The Beatles returned Monroe to the 1960s Friday night.
No, not the real Beatles. The Stars of Beatlemania, an internationally renowned group of performers who imitate the Beatles with their style, clothing, and, of course, their music.
“I loved it; they were really good,” Newport resident Debbie Smith said.
Smith attended the concert with her husband, daughter and mother. During the concert, Smith and daughter Angie held up colorful signs with the names of their favorite Beatles and favorite Beatles’ songs.
“I like Paul,” Angie said.
According to Smith, her mother Carol Irvin is to blame for her love of The Beatles.
“I grew up with them,” Irvin said about The Beatles. “I didn’t know it would cause this, though,” she said with a smile, referring to her daughter’s and granddaughter’s enthusiasm for The Beatles.
The concert began with a video that included clips of the Kennedys in the early 1960s and transitioned into the beginning of The Beatles’ popularity, which occurred around the same time.
The Stars of Beatlemania began to play their first song as an imitation of The Beatles’ performance on the Ed Sullivan Show. The performers were dressed in suits identical to the ones The Beatles often wore at performances early in their career, and particularly in their Ed Sullivan Show performance.
The opening song was “I Want to Hold Your Hand,” followed by “Please Please Me.”
Paul McCartney, portrayed by Alan LeBoeuf, greeted the crowd.
“These songs are all sing-along, no need to be shy,” LeBoeuf said.
The audience, which filled up about three-quarters of the Meyer Theater, whistled and screamed for the performers as they played.
Next, the stars played “Do You Want to Know a Secret,” “This Boy,” and “I Saw Her Standing There,” which were all hits from The Beatles’ early career.
The Stars of Beatlemania imitated The Beatles from their accents to their onstage characteristics and humor. The group has performed all over the world, and even play the original Gretch, Rickenbacker and Hofner guitars through the same Vox amplifiers The Beatles used.
The group took a brief break to change costumes for the next part of The Beatles’ career, while another short video played.
A black and white commercial for Anacin, a pain reliever, played first, which brought laughter from the audience. Clips from student protests, jazz festivals, and old movies that mentioned The Beatles played as well, which indicated that The Beatles had become a household name due to their popularity.

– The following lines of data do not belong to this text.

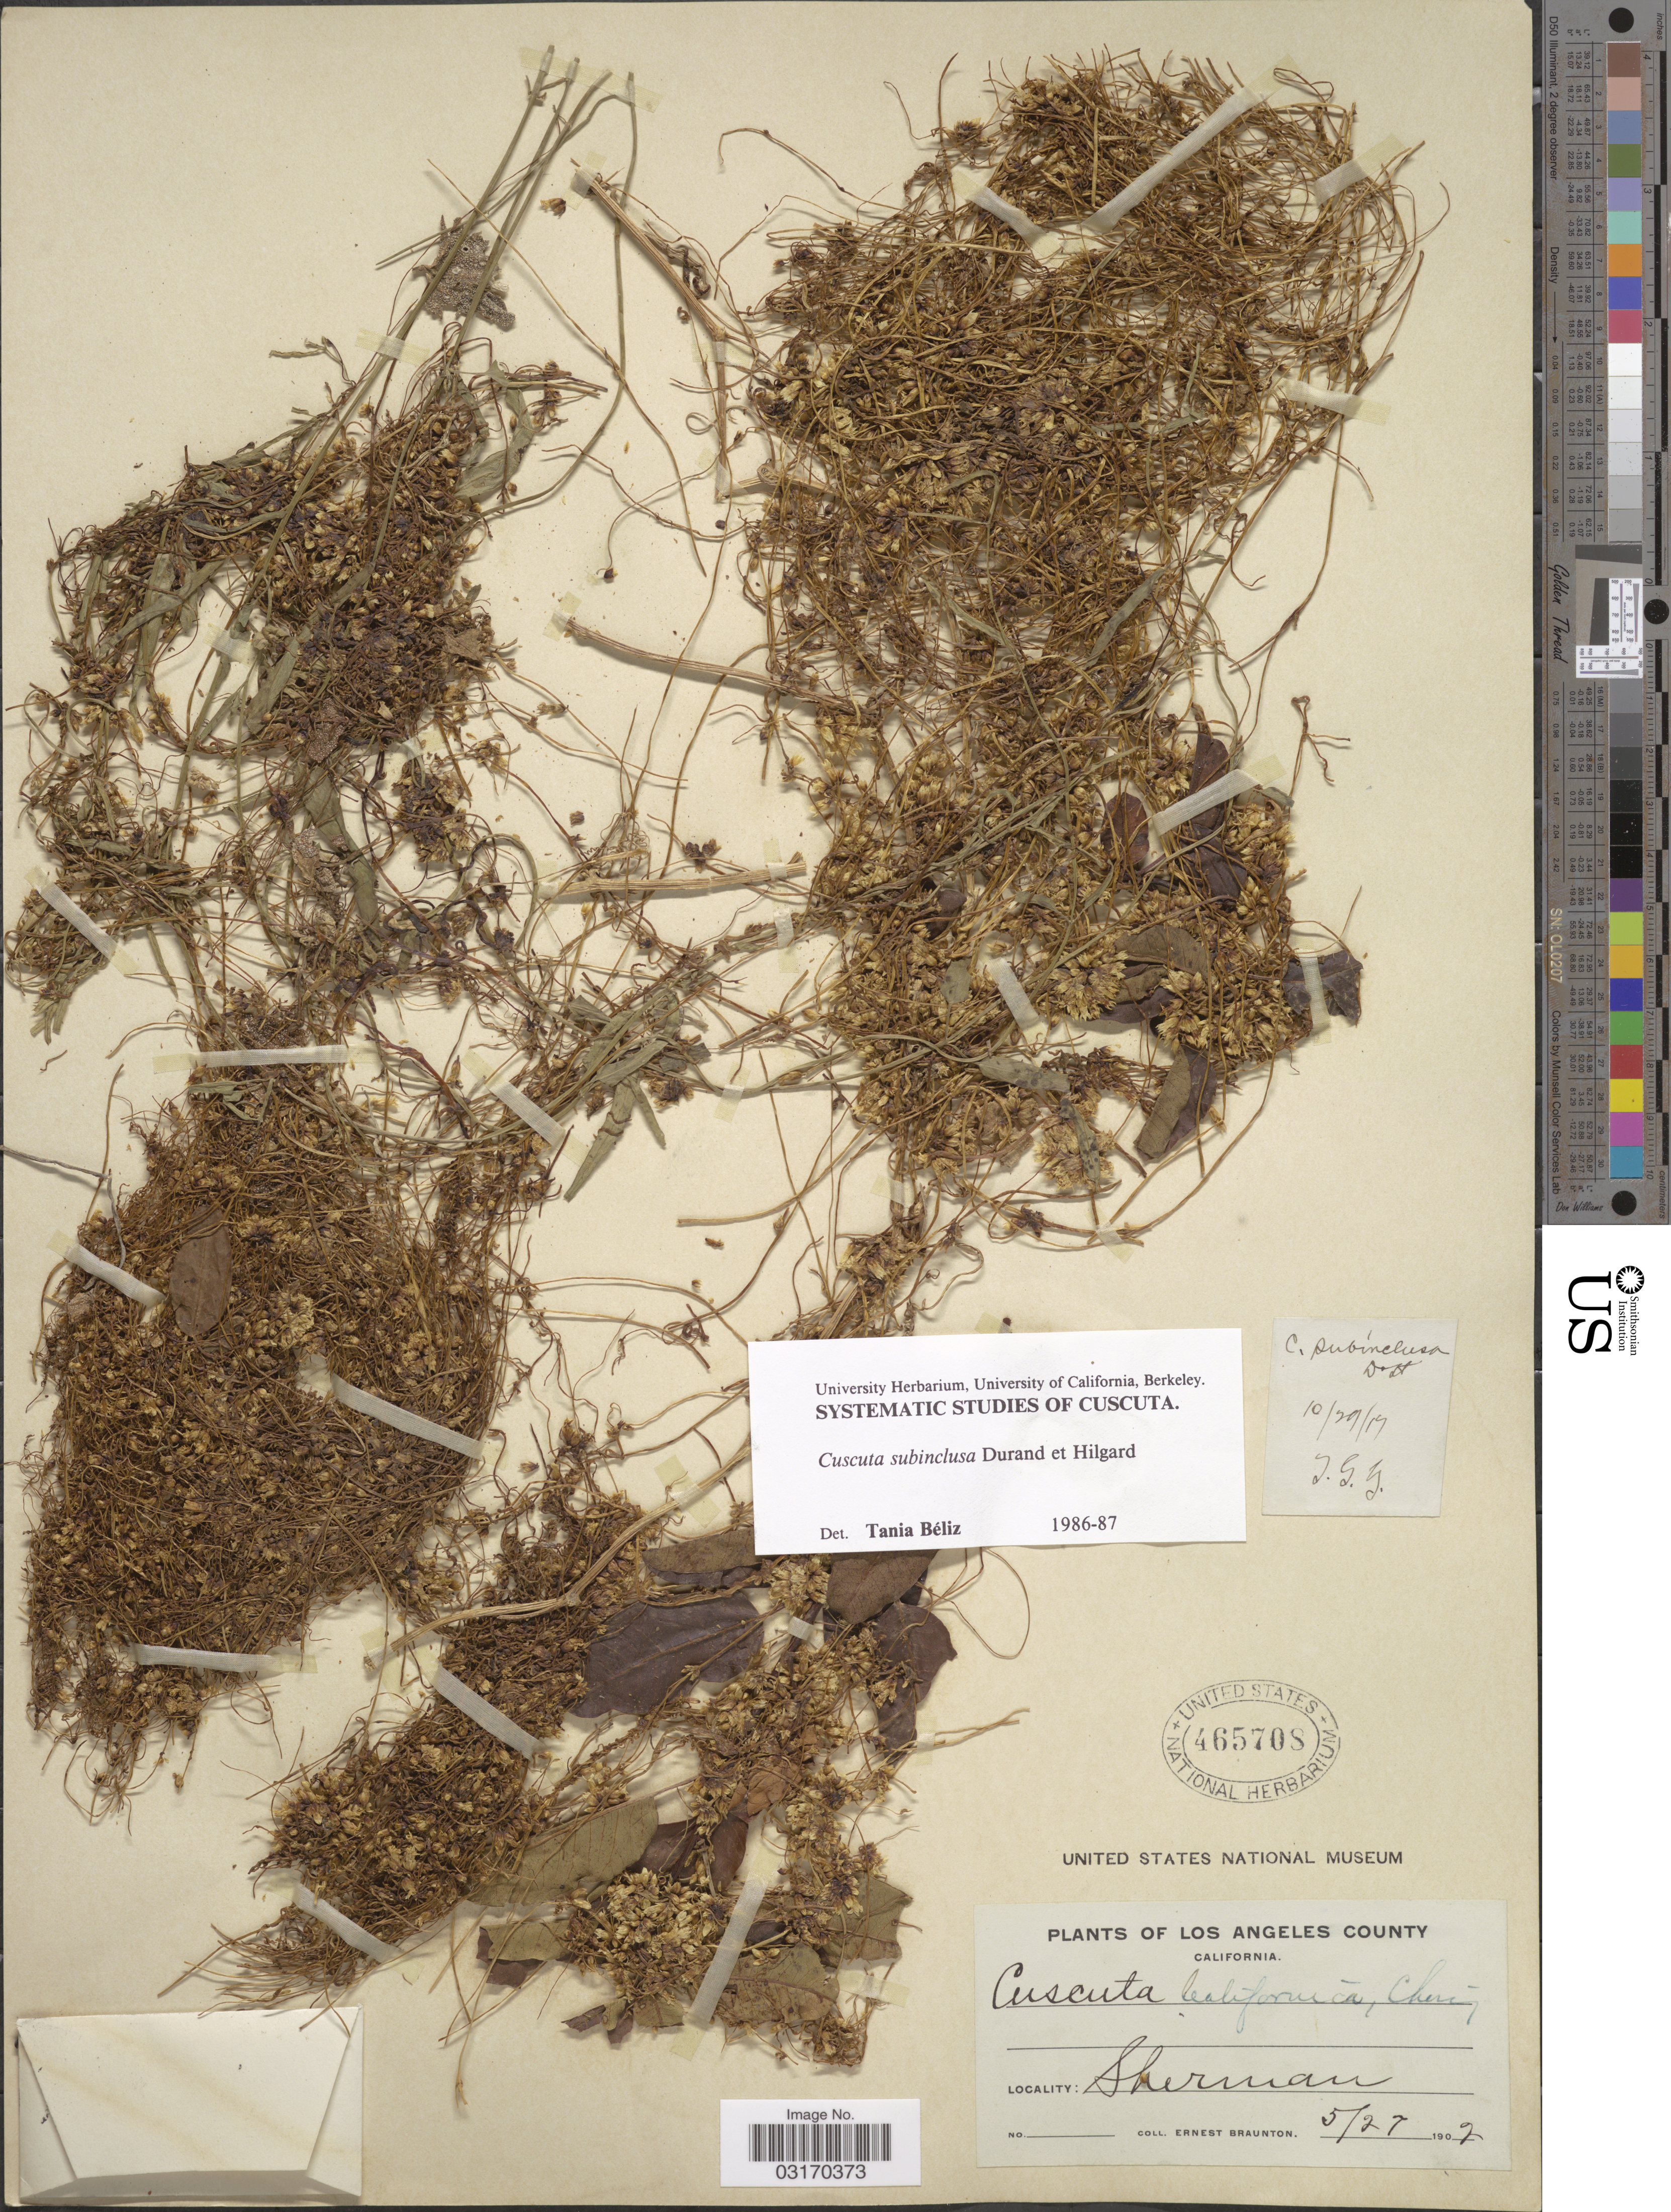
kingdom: Plantae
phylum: Tracheophyta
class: Magnoliopsida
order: Solanales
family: Convolvulaceae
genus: Cuscuta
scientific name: Cuscuta subinclusa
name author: Durand & Hilg.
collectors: E. Braunton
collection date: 1902-05-27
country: United States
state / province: California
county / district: Los Angeles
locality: Los Angeles County. Sherman.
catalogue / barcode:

The group came out dressed in black turtlenecks and pants and played “Day Tripper,” “She’s a Woman,” “In My Life,” “Taxman,” “Yesterday,” and “Got To Get You Into My Life,” which all came out in the mid-60s.
“I’d like to say on behalf of the boys and myself that it’s great to be here in beautiful Monroe, Michigan,” LeBouef- as-McCartney said to cheers and screams from the audience.
The performers took another break to change into their next costumes while another video began. The video portrayed the later 1960s, when the hippie subculture peaked.
It was no surprise when the band came out next wearing elaborate costumes identical to those The Beatles wore for their Sgt. Pepper’s Lonely Hearts Club Band album; the first album where they experimented with the psychedelic rock style in 1967.
The group played “Sgt. Pepper’s Lonely Hearts Club Band,” “Hello, Goodbye,” “Penny Lane,” and “A Day in the Life.”
Another video played while the group changed costumes. The video showed clips of Bobby Kennedy and Martin Luther King, Jr., as well as the news of their assassinations, which served to introduce the next part of The Beatles’ career — in 1968.
The Stars of Beatlemania came out in their final costumes to play “Revolution.” The group wore identical clothing to The Beatles’ Abbey Road album, which was released in 1969. They played “Get Back” and “Come Together,” when LeBoeuf-as-McCartney spoke again.
He gave a word of thanks to those who made the night possible, and spoke of the “lovely” hotel they were staying in.
“The towels were so fluffy I couldn’t close my suitcase,” he joked.
Next, David Brighton, who portrayed George Harrison, played “Something.” James Irizarry as John Lennon played Lennon’s post-Beatles hit, “Imagine,” and LeBoeuf played “Hey Jude,” getting the crowd involved.
The group thanked the audience and walked offstage; a standing ovation brought the performers out again for another song, “Twist and Shout.” The audience danced and clapped along.
After the show, the men from The Stars of Beatlemania came out to greet fans, including the Smiths.
“So who broke up the band?” Mark Smith asked the group.
“It was my fault, my head went like this,” LeBoeuf joked, holding up his hands to pretend he was McCartney, who was rumored to have contributed to The Beatles’ split partly because of a big ego.
The men talked about what it’s like to become a Beatle, particularly how it took a lot of work and studying to become the fab four.
“I used to be a mailman—this is much better,” Joe Bologna, who played Beatle drummer Ringo Starr, said with a big smile.